Найти в Дзене
Т и В делали ТВ

МУЗЫКАЛЬНЫЙ РИНГ /34 часть/ "...Добрый вечер! и в ответ тут же раздаются свист и выкрики:— Долой "Музыкальный ринг"

«Кафырин. Я хочу напомнить всем начало нашего ринга. Вернитесь мысленно на полтора часа назад — полное равнодушие большей части присутствующих. Помните? И сравните с ощущением, которое мы только, что пережили. Значит, контакт и взаимопонимание устанавливаются. Будьте внимательны и осторожны — не нарушьте его!

Зритель. Мне тут иногда казалось, что сейчас раздастся крик «Бей их!» — и пойдет стенка на стенку. О чем мы спорим? Неужели бывает бескризисное творчество или кто-то будет утверждать, что жанра бардовской песни не существует? В любом творчестве есть подъемы и спады. Разве здесь собрались противники авторов-исполнителей? Поднимите руку, кто против этого жанра! Все «за»! Дорогие друзья, дорогие наши авторы-исполнители, здесь все «за», все желают вам, чтобы вы сделали еще больше и лучше. И только поэтому идут споры. А вы почему-то не хотите понять нас, отбиваетесь.

Зрительница. Можно мне? Я, наверное, представительница самой молодой здесь части аудитории — мне восемнадцать лет. У меня вопрос к бардам. Вы можете отразить наши проблемы? Мы в перерыве разговаривали с Евгением Клячкиным, и он сказал, что не берет на себя смелость сделать это. А мы нуждаемся в вашей помощи. Вы поймите нас правильно, мы не хотим жить только роком. В бардовской песне, мы чувствуем это сегодня, души больше.

«Ни горе, на горочке стоит колоколенка...».

Зрительница. Я согласна с моей подругой. Почему вы поете только для своего круга? Вы как бы замкнулись в себе. А мы, наши проблемы? Почему вы не поете о том, что творится с моим поколением? Вас это не касается? Или вы делаете вид, что ничего не замечаете?

Розенбаум. Проблемы молодежи — любовь, трусость, ненависть?

::::::

_ЗАДАНИЯ_:
**a)** Перепишите из отрывка о «Музыкальном ринге» текст между словами «Зритель. Мне тут» и «понять нас, отбиваетесь.», включая их.
**b)** Ответьте по отрывку о «Музыкальном ринге»:
(i) На сколько времени назад Кафырин просит всех мысленно вернуться?
(ii) Сколько лет зрительнице, которая называет себя представительницей самой молодой части аудитории?
(iii) С кем эта зрительница разговаривала в перерыве?

Сохранённые записи данных:
::::::

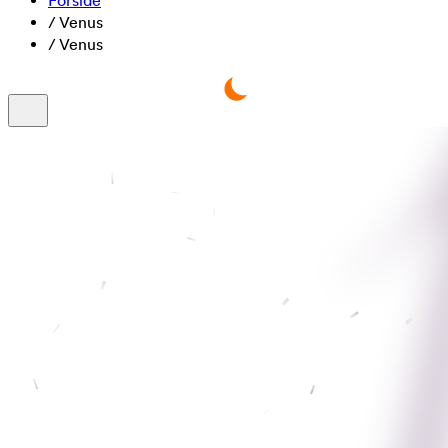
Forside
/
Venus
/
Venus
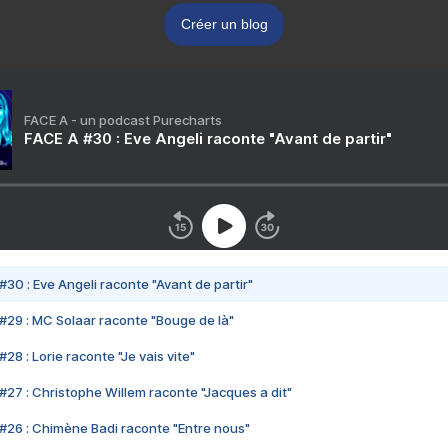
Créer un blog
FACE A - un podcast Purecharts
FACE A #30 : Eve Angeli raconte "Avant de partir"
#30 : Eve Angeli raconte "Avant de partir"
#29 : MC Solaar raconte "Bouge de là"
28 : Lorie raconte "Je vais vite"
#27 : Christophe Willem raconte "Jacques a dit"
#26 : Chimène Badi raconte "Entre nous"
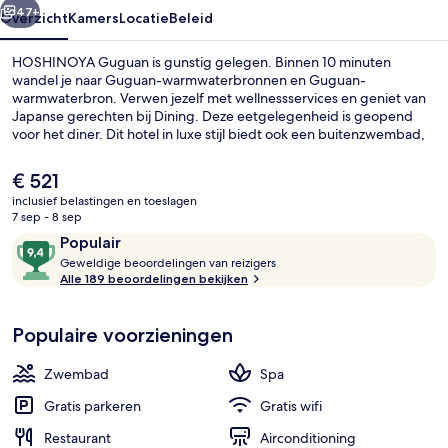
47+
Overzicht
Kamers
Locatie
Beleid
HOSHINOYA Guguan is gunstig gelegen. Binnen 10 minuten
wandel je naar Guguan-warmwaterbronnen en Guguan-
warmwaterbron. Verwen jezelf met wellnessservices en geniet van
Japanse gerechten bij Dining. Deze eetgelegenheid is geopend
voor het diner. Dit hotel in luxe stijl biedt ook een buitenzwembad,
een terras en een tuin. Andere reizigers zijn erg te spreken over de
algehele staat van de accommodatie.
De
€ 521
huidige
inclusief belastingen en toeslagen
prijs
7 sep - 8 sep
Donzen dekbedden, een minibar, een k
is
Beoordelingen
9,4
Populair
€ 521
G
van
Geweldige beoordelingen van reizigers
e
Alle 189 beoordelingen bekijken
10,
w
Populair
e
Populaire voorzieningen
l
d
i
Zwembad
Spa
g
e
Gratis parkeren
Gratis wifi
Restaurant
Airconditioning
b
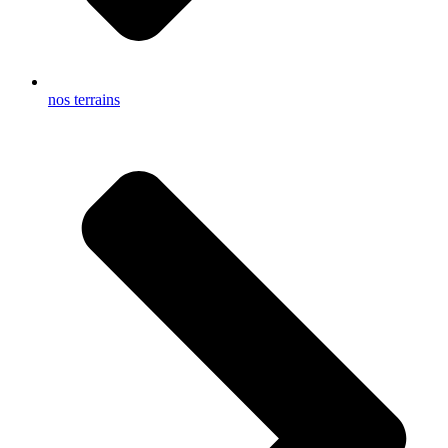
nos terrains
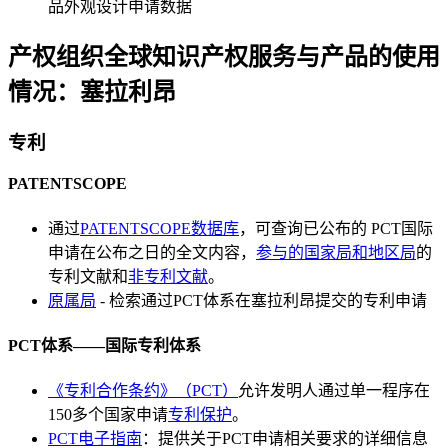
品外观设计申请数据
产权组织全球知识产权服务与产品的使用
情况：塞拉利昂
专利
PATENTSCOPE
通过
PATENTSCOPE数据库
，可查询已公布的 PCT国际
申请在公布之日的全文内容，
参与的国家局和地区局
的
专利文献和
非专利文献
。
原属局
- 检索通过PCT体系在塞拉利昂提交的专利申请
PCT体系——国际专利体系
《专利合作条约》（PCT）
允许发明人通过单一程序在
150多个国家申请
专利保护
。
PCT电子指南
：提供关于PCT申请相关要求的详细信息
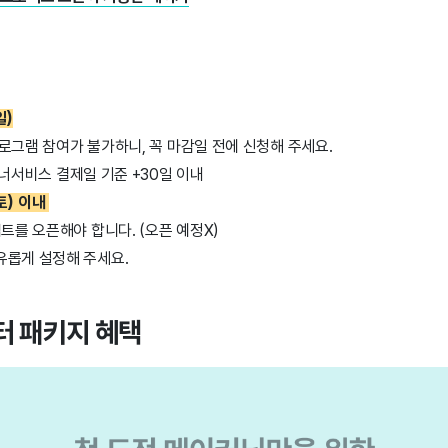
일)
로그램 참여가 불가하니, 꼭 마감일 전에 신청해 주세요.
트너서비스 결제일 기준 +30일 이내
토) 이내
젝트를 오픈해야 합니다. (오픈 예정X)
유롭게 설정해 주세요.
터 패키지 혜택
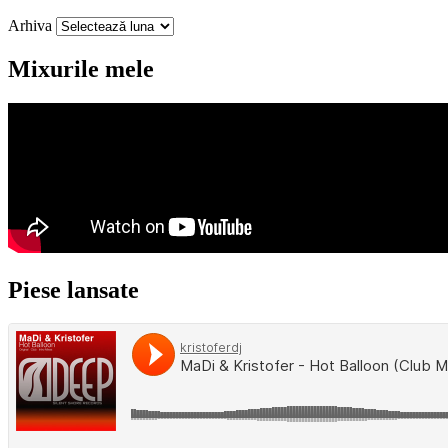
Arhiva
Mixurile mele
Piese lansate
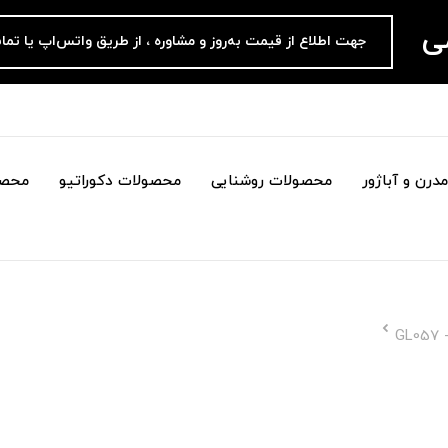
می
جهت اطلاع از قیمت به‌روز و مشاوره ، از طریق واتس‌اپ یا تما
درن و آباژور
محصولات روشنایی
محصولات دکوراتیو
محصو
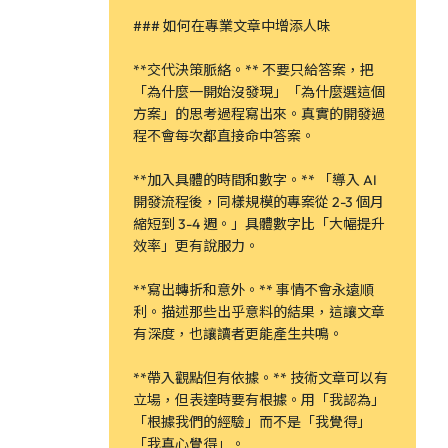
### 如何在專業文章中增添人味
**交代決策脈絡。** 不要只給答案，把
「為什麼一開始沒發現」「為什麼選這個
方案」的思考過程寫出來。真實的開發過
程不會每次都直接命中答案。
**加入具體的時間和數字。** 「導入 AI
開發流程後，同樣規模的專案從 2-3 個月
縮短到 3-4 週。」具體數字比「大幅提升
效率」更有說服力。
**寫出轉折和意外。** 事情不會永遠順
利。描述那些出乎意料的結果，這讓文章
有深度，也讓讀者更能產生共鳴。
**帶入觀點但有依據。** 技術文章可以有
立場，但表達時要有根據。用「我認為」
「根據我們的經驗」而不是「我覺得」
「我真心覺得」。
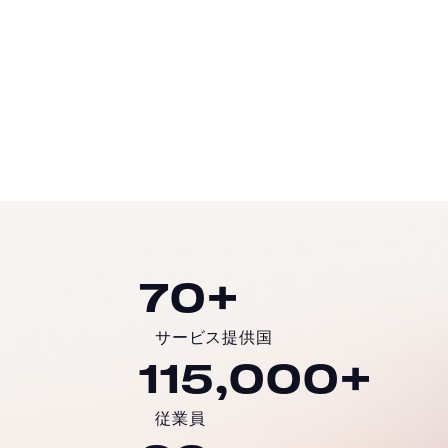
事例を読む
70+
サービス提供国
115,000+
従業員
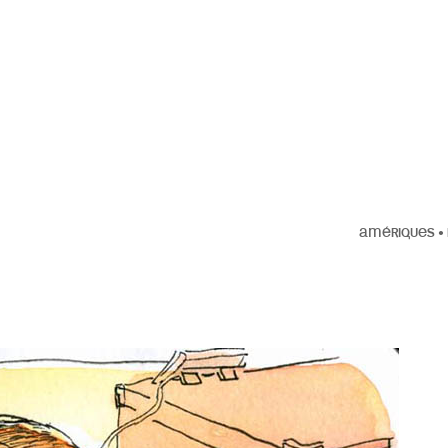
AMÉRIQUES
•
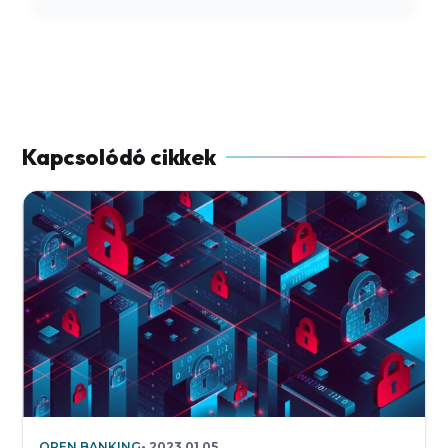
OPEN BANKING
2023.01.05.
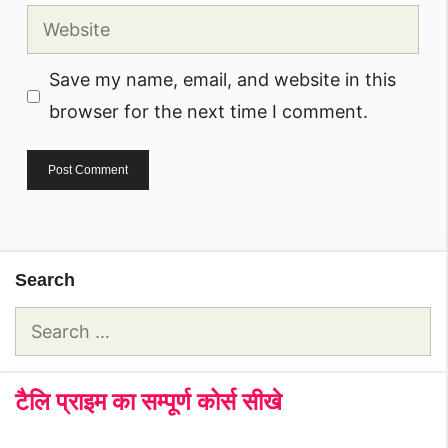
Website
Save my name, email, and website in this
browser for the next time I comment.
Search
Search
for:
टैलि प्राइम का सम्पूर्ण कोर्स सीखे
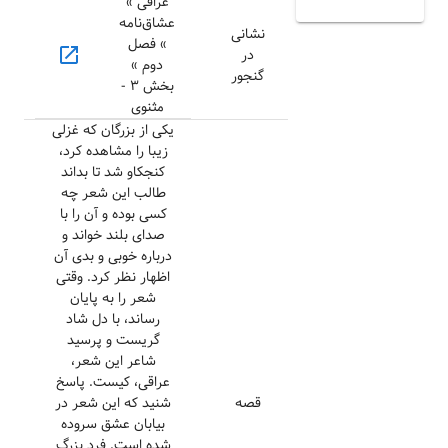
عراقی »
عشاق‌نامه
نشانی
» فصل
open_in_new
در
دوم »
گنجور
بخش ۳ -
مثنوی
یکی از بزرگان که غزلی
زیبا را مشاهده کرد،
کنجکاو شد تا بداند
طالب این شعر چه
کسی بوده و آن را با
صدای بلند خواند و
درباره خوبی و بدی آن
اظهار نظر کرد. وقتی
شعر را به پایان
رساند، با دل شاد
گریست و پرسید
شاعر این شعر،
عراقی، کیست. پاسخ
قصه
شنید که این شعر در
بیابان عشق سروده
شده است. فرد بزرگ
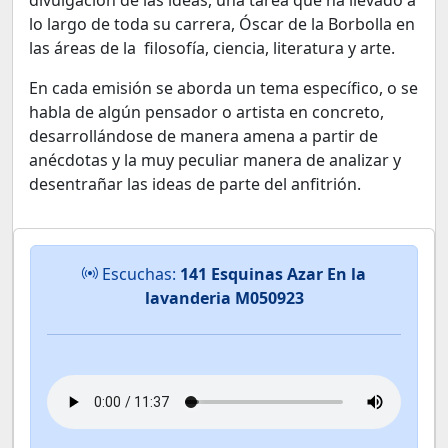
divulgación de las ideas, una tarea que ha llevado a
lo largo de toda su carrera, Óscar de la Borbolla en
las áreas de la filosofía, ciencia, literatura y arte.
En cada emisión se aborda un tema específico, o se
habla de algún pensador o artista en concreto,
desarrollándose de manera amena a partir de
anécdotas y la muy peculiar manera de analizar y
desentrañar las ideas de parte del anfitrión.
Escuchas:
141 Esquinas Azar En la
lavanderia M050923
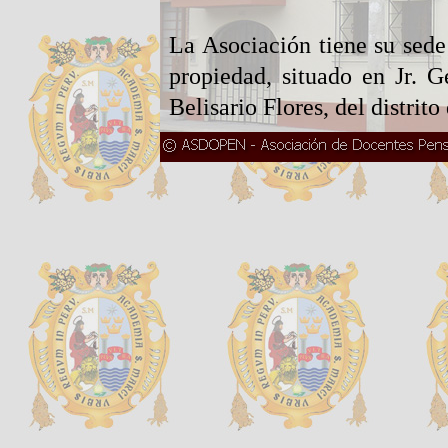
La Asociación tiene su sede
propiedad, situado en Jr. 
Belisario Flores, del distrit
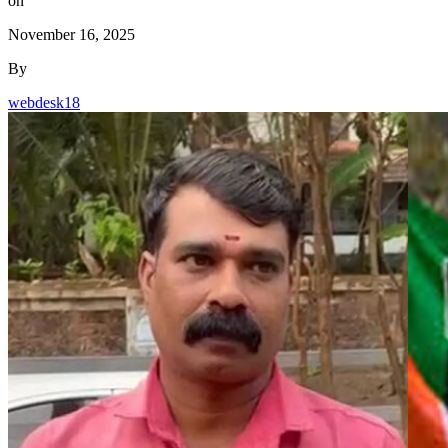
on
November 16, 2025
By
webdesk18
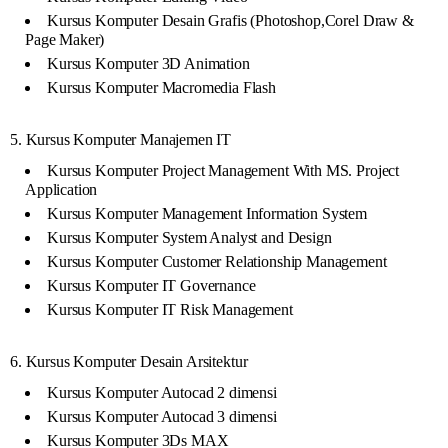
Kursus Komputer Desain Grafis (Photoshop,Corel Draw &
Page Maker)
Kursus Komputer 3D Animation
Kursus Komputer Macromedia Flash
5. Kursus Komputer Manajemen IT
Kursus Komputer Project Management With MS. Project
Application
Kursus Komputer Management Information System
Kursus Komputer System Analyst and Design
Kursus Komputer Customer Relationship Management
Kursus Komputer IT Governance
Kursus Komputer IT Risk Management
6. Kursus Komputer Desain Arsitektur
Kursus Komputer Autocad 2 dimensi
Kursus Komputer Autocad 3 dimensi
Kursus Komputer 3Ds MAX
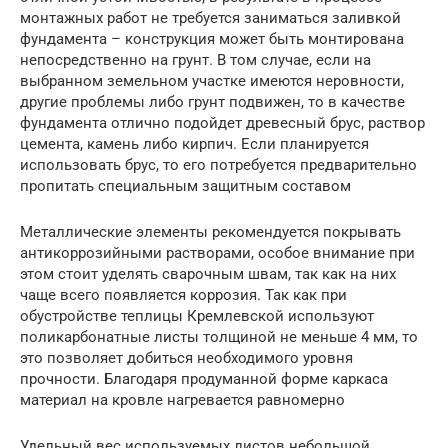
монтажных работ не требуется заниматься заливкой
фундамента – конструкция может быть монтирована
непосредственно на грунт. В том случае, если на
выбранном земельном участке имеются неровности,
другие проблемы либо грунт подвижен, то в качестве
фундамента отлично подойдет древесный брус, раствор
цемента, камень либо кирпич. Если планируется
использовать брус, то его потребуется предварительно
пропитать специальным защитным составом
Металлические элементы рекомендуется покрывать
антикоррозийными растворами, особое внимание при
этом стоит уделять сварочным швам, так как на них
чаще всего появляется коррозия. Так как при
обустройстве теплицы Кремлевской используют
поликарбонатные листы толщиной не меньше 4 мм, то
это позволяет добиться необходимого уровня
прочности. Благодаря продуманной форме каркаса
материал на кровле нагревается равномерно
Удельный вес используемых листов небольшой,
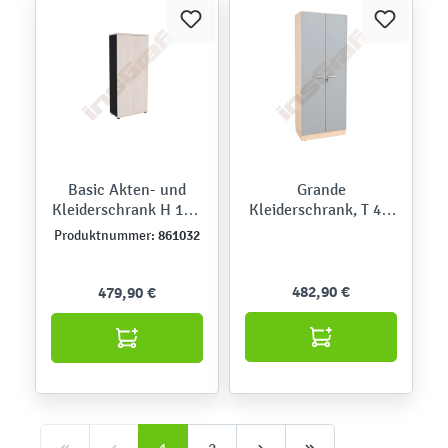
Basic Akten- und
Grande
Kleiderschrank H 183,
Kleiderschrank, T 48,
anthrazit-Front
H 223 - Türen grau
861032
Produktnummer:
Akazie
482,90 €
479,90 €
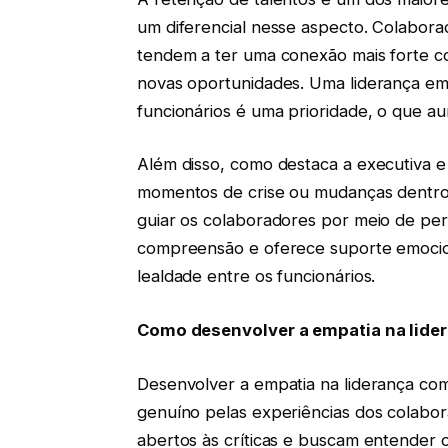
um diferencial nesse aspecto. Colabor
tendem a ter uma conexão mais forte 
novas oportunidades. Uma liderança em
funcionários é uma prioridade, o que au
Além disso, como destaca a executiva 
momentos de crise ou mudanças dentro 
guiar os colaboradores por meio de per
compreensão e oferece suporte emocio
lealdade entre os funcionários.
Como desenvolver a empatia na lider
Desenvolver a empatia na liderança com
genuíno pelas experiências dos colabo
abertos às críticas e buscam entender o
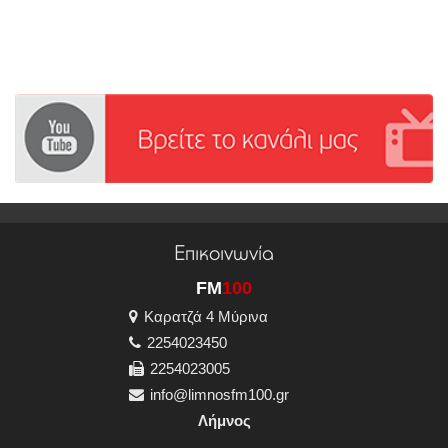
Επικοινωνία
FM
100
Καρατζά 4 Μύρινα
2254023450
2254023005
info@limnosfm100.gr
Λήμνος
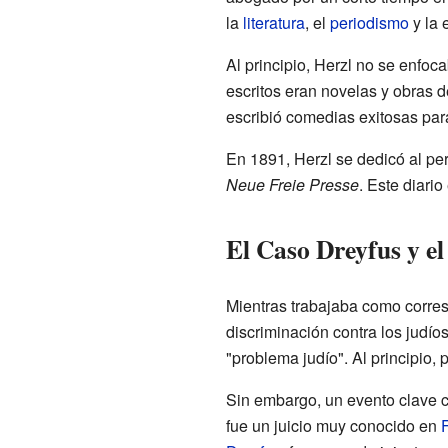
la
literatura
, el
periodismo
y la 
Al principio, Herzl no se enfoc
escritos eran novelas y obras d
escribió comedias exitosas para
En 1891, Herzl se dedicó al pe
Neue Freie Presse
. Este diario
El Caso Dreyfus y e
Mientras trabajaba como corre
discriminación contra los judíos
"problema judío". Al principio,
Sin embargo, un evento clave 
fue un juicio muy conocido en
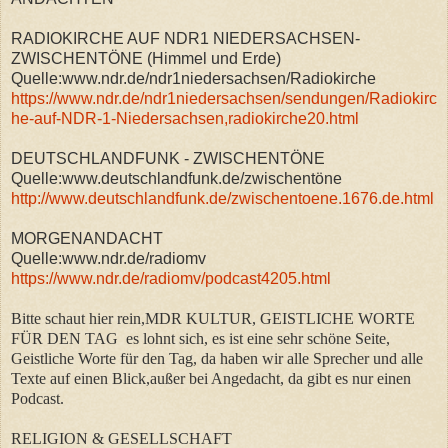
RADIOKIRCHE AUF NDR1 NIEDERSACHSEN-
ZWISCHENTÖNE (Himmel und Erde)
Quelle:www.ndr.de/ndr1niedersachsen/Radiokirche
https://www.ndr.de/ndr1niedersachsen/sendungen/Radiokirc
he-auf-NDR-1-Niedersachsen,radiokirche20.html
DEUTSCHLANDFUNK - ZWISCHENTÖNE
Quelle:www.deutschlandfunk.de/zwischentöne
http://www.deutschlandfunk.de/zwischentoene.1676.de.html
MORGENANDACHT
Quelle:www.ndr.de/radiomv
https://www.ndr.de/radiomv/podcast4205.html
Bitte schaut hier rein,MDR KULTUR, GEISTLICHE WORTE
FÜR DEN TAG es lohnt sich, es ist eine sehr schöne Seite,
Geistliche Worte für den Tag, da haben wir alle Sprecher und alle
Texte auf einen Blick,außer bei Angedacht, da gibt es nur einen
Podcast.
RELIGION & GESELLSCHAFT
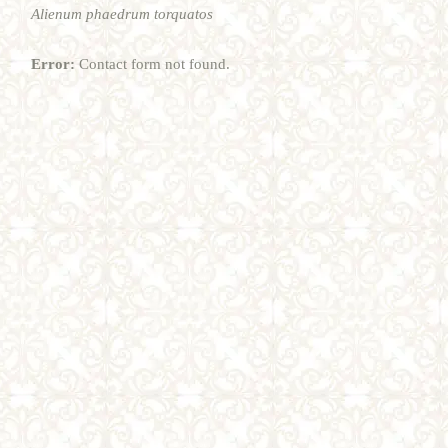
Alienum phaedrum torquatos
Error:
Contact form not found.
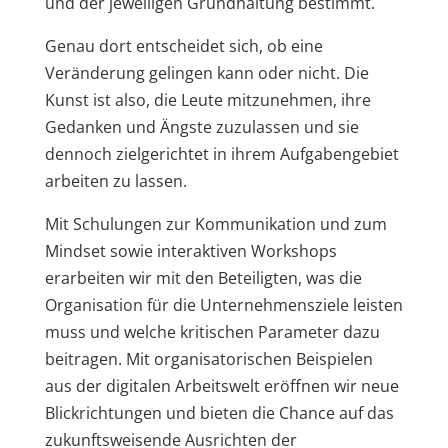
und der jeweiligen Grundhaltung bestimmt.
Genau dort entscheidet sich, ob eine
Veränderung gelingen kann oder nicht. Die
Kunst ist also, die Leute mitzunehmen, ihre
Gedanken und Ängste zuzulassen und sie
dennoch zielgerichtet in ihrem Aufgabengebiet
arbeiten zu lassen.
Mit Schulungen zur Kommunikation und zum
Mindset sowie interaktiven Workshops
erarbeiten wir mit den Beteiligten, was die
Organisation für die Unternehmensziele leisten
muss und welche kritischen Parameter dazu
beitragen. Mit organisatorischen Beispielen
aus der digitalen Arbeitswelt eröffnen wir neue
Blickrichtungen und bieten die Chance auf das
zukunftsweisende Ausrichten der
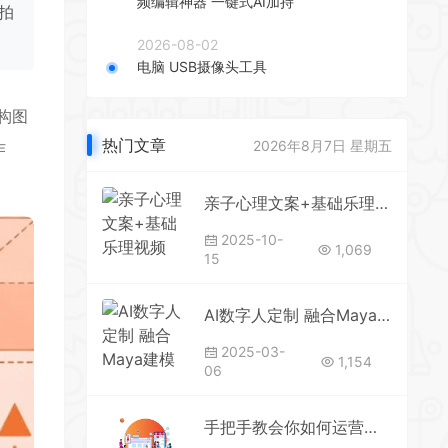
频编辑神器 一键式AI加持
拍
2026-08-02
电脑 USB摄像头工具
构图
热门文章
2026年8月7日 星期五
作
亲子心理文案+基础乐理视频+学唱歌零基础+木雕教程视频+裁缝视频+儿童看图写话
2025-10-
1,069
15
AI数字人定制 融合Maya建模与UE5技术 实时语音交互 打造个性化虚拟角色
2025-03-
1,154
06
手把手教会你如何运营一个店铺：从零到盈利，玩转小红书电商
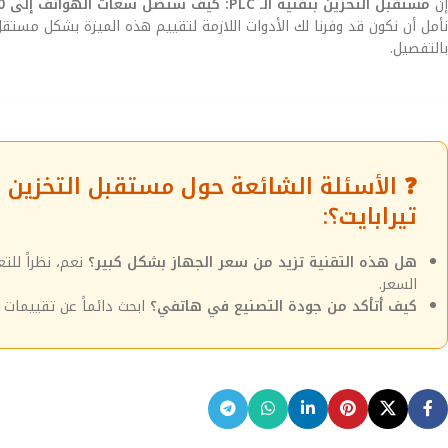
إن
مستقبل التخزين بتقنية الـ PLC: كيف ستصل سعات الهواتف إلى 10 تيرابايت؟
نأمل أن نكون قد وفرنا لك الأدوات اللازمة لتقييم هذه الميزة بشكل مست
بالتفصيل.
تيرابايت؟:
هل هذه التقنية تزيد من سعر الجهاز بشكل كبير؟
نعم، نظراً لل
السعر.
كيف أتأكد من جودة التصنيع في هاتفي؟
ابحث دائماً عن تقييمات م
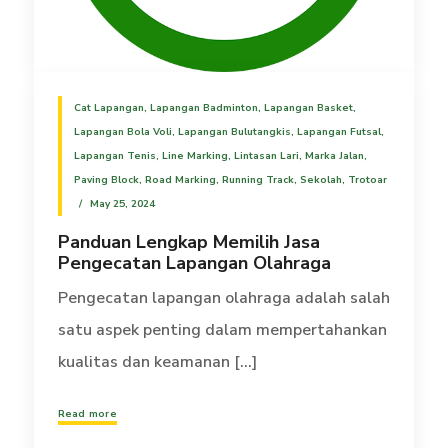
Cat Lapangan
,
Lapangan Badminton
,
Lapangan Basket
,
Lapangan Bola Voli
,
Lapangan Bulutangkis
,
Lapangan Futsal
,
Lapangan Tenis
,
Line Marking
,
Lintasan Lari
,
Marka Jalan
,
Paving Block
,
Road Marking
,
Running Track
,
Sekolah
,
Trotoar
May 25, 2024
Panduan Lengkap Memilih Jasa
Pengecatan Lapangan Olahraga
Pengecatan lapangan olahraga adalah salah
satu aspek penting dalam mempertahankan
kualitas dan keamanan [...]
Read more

::::::

_ОТВЕТЫ_:
**a)**
Зритель. Мне тут иногда казалось, что сейчас раздастся крик «Бей их!» — и пойдет стенка на стенку. О чем мы спорим? Неужели бывает бескризисное творчество или кто-то будет утверждать, что жанра бардовской песни не существует? В любом творчестве есть подъемы и спады. Разве здесь собрались противники авторов-исполнителей? Поднимите руку, кто против этого жанра! Все «за»! Дорогие друзья, дорогие наши авторы-исполнители, здесь все «за», все желают вам, чтобы вы сделали еще больше и лучше. И только поэтому идут споры. А вы почему-то не хотите понять нас, отбиваетесь.

**b)**
(i) На полтора часа назад.
(ii) Восемнадцать лет.
(iii) С Евгением Клячкиным.